Yeah but once you do anything productive, like Adobe Premiere or other graphics intensive app, then it's more stable to run Windows on it's own boot.

And those are the things I use a computer for mostly. Just getting online or checking your email, you don't really need a computer anymore these days to do that. In fact, they're saying that pretty soon computers will be unneeded for "casual" use altogether! With so many mobile devices being able to do more web-based stuff, like online banking and email, only people that will use a computer to do things productive, like edit video or do intense mathematical calculations, will need a computer.


----------



## dannyn (Nov 9, 2007)

bootcamp works very well...and i really like it. like namenotfound said^^^ 3d dosent run very well on anything but bootcamp.


----------



## Headrush (Feb 9, 2005)

dannyn said:


> bootcamp works very well...and i really like it. like namenotfound said^^^ 3d dosent run very well on anything but bootcamp.


Didn't I say for 3D apps bootcamp is more stable? 
I wouldn't say it is the only option though for 3D and most other apps.

Although I don't use them much anymore, Premiere (older than CS3), In Design, and Photoshop all ran perfectly fine for me in VMware Fusion.

And there are some newer 3D games that play terrific in Crossover and with Cider. So there are options.

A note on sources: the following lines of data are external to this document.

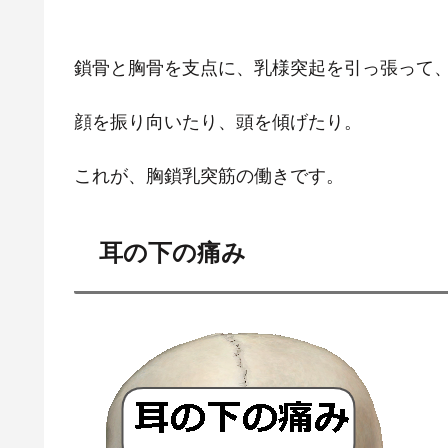
鎖骨と胸骨を支点に、乳様突起を引っ張って
顔を振り向いたり、頭を傾げたり。
これが、胸鎖乳突筋の働きです。
耳の下の痛み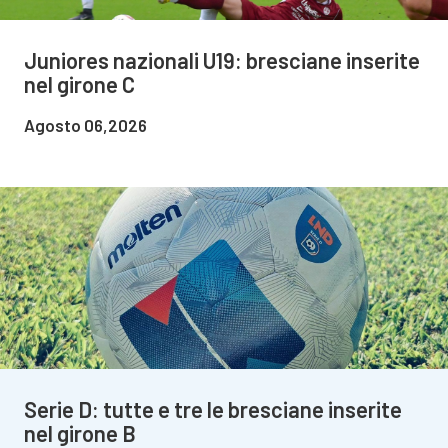
Juniores nazionali U19: bresciane inserite
nel girone C
Agosto 06,2026
Serie D: tutte e tre le bresciane inserite
nel girone B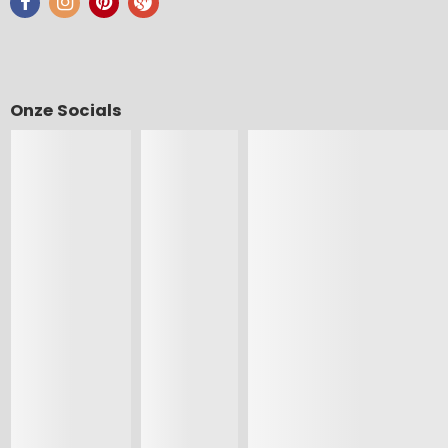
Onze Socials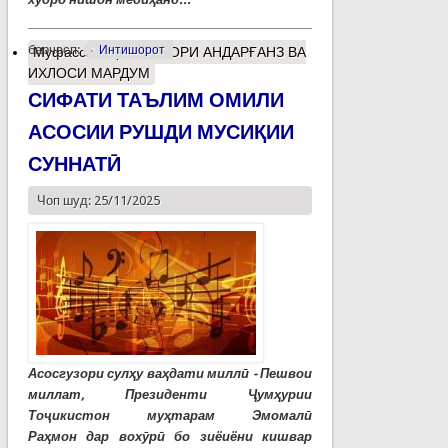
барчасп:
Интишорот
Муфассалтар
о МАЗОРИ АНДАРҒАНЗ ВА
ИХЛОСИ МАРДУМ
СИФАТИ ТАЪЛИМ ОМИЛИ
АСОСИИ РУШДИ МУСИҚИИ
СУННАТӢ
Чоп шуд: 25/11/2025
Асосгузори сулҳу ваҳдати миллӣ - Пешвои
миллат, Президенти Ҷумҳурии
Тоҷикистон муҳтарам Эмомалӣ
Раҳмон дар вохӯрӣ бо зиёиёни кишвар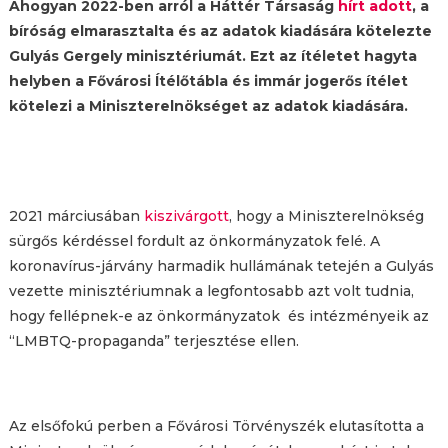
Ahogyan 2022-ben arról a Háttér Társaság
hírt adott
, a
bíróság elmarasztalta és az adatok kiadására kötelezte
Gulyás Gergely minisztériumát. Ezt az ítéletet hagyta
helyben a Fővárosi Ítélőtábla és immár jogerős ítélet
kötelezi a Miniszterelnökséget az adatok kiadására.
2021 márciusában
kiszivárgott
, hogy a Miniszterelnökség
sürgős kérdéssel fordult az önkormányzatok felé. A
koronavírus-járvány harmadik hullámának tetején a Gulyás
vezette minisztériumnak a legfontosabb azt volt tudnia,
hogy fellépnek-e az önkormányzatok és intézményeik az
“LMBTQ-propaganda” terjesztése ellen.
Az elsőfokú perben a Fővárosi Törvényszék elutasította a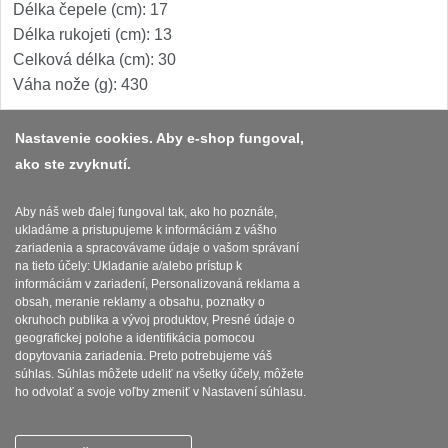
Špeciálne nože
Délka čepele (cm): 17
Délka rukojeti (cm): 13
Vrhacie
12
Celková délka (cm): 30
Váha nože (g): 430
Záchranárske
4
Nastavenie cookies. Aby e-shop fungoval,
Ostrenie nožov
ako ste zvyknutí.
Platba a dodávka
Ostřiče nožů
8
Obchodní podmínky
Aby náš web ďalej fungoval tak, ako ho poznáte,
ukladáme a pristupujeme k informáciám z vášho
Brusné kameny
Zasady zpracovani osobnich udaju
zariadenia a spracovávame údaje o vašom správaní
3
na tieto účely: Ukladanie a/alebo prístup k
Reklamační řád
informáciám v zariadení, Personalizovaná reklama a
Doplňky a díly
obsah, meranie reklamy a obsahu, poznatky o
4
okruhoch publika a vývoj produktov, Presné údaje o
Nastavenie súborov cookies
geografickej polohe a identifikácia pomocou
Nože SEBURO
dopytovania zariadenia. Preto potrebujeme váš
súhlas. Súhlas môžete udeliť na všetky účely, môžete
ho odvolať a svoje voľby zmeniť v Nastavení súhlasu.
Nože Seburo SARADA
93
SEBURO s.r.o. Najostrejsienoze.sk © 2015 - 2026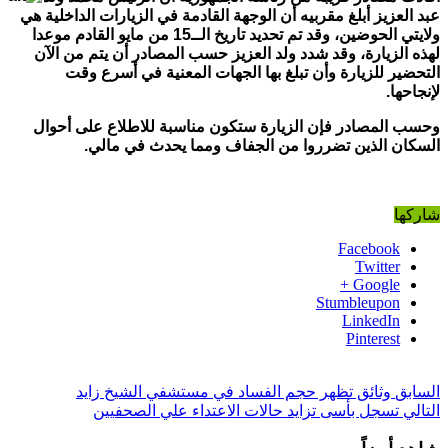
عبد العزيز أبلغ مقربيه أن الوجهة القادمة في الزيارات الداخلية هي
ولايتي
الحوضين، وقد تم تحديد تاريخ الــ15 من مايو القادم موعدا
لهذه الزيارة، وقد شدد ولد العزيز حسب المصادر أن يتم من الآن
التحضير للزيارة وأن تبلغ بها الجهات المعنية في أسرع وقت
لإنجاحها.
وحسب المصادر فإن الزيارة ستكون مناسبة للاطلاع على أحوال
السكان الذين تضرروا من الجفاف ومما يحدث في مالي.
شاركها
Facebook
Twitter
Google +
Stumbleupon
LinkedIn
Pinterest
السابق
وثائق تظهر حجم الفساد في مستشفي الشيخ زايد
التالي
تسجل بأسى تزايد حالات الاعتداء علي الصحفيين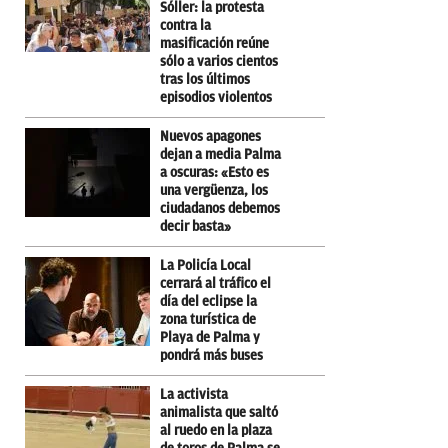
Sóller: la protesta
contra la
masificación reúne
sólo a varios cientos
tras los últimos
episodios violentos
Nuevos apagones
dejan a media Palma
a oscuras: «Esto es
una vergüenza, los
ciudadanos debemos
decir basta»
La Policía Local
cerrará al tráfico el
día del eclipse la
zona turística de
Playa de Palma y
pondrá más buses
La activista
animalista que saltó
al ruedo en la plaza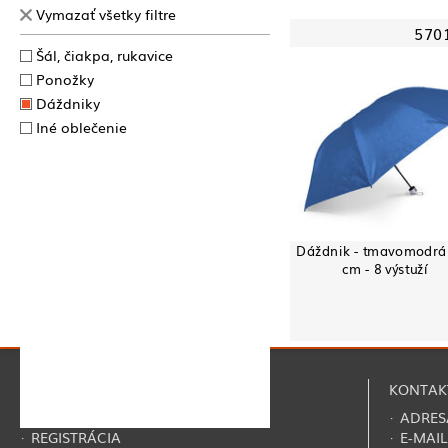
Vymazať všetky filtre
570
Šál, čiakpa, rukavice
Ponožky
Dáždniky
Iné oblečenie
Dáždnik - tmavomodrá 
cm - 8 výstuží
NAVIGÁCIA
KONTAK
·
O NÁS
· ADRES
·
REGISTRÁCIA
· E-MAIL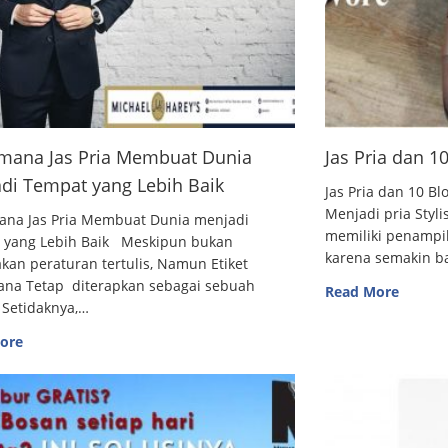
mana Jas Pria Membuat Dunia
Jas Pria dan 
di Tempat yang Lebih Baik
Jas Pria dan 10
Menjadi pria Styl
ana Jas Pria Membuat Dunia menjadi
memiliki penampi
 yang Lebih Baik Meskipun bukan
karena semakin 
an peraturan tertulis, Namun Etiket
ana Tetap diterapkan sebagai sebuah
Read More
 Setidaknya,…
ore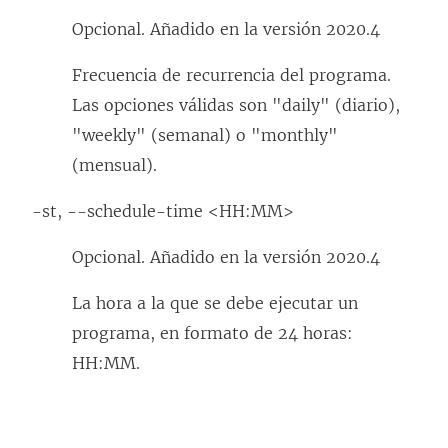
Opcional. Añadido en la versión 2020.4
Frecuencia de recurrencia del programa.
Las opciones válidas son "daily" (diario),
"weekly" (semanal) o "monthly"
(mensual).
-st, --schedule-time <HH:MM>
Opcional. Añadido en la versión 2020.4
La hora a la que se debe ejecutar un
programa, en formato de 24 horas:
HH:MM.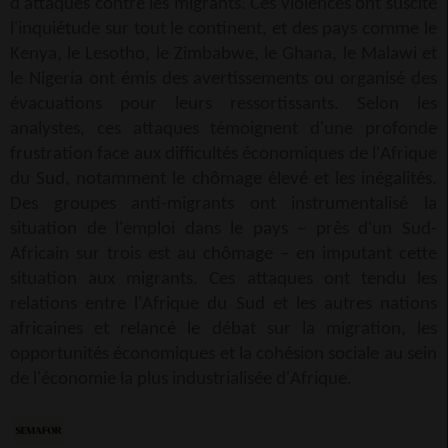
d'attaques contre les migrants. Ces violences ont suscité
l'inquiétude sur tout le continent, et des pays comme le
Kenya, le Lesotho, le Zimbabwe, le Ghana, le Malawi et
le Nigeria ont émis des avertissements ou organisé des
évacuations pour leurs ressortissants. Selon les
analystes, ces attaques témoignent d'une profonde
frustration face aux difficultés économiques de l'Afrique
du Sud, notamment le chômage élevé et les inégalités.
Des groupes anti-migrants ont instrumentalisé la
situation de l'emploi dans le pays – près d'un Sud-
Africain sur trois est au chômage – en imputant cette
situation aux migrants. Ces attaques ont tendu les
relations entre l'Afrique du Sud et les autres nations
africaines et relancé le débat sur la migration, les
opportunités économiques et la cohésion sociale au sein
de l'économie la plus industrialisée d'Afrique.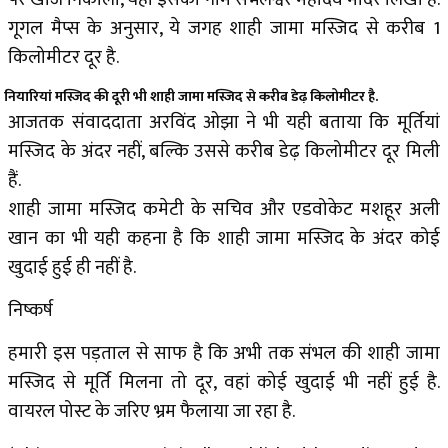
गूगल मैप्स के अनुसार, ये जगह शाही जामा मस्जिद से करीब 1
किलोमीटर दूर है.
नियारियां मस्जिद की दूरी भी शाही जामा मस्जिद से करीब डेढ़ किलोमीटर है.
आजतक संवाददाता अरविंद ओझा ने भी यही बताया कि मूर्तियां
मस्जिद के अंदर नहीं, बल्कि उससे करीब डेढ़ किलोमीटर दूर मिली
हैं.
शाही जामा मस्जिद कमेटी के सचिव और एडवोकेट मशहूर अली
खान का भी यही कहना है कि शाही जामा मस्जिद के अंदर कोई
खुदाई हुई ही नहीं है.
निष्कर्ष
हमारी इस पड़ताल से साफ है कि अभी तक संभल की शाही जामा
मस्जिद से मूर्ति मिलना तो दूर, वहां कोई खुदाई भी नहीं हुई है.
वायरल पोस्ट के जरिए भ्रम फैलाया जा रहा है.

That's the point, there are several options and without knowing what apps the OP is specifically using it's good to offer all solutions that might be useful.


----------



## ferrija1 (Apr 11, 2006)

Boot Camp works perfectly. It turns your Mac into a PC utilizing all of the Mac's hardware. As for virtualization software, it's slow but getting much better. Although I wouldn't run Photoshop through virtualization software.


----------



## dannyn (Nov 9, 2007)

also.... remember if you are going to run xp it has to sp2 edition... trust me you cant get around that i tried it... the only way i found was to slipstream sp2. 
and yes headrush you did say that sorry..


----------



## SnuffThePunk (Jan 2, 2008)

i found that the BETAs were absolutely horrible. There were a lot of horror stories going round about people who had broken their iMacs/MacBooks/whatever using the early versions. However, I got Leopard for christmas and have had no trouble with Leopards stable version of boot camp other than the fact that the boot menu doesn't work for me, but that's a recognised issue with my keyboard.


----------



## ferrija1 (Apr 11, 2006)

I used the beta of Boot Camp and many others did and it worked fine.


----------



## dannyn (Nov 9, 2007)

^^ me too... at least until i got lepoard


----------



## ferrija1 (Apr 11, 2006)

So you don't use it anymore or it doesn't work?


----------



## dannyn (Nov 9, 2007)

no it was working.. i just got leopard so i didn't have to use the beta version anymore.. sorry for the confusion.


----------



## ferrija1 (Apr 11, 2006)

Ok, good.


----------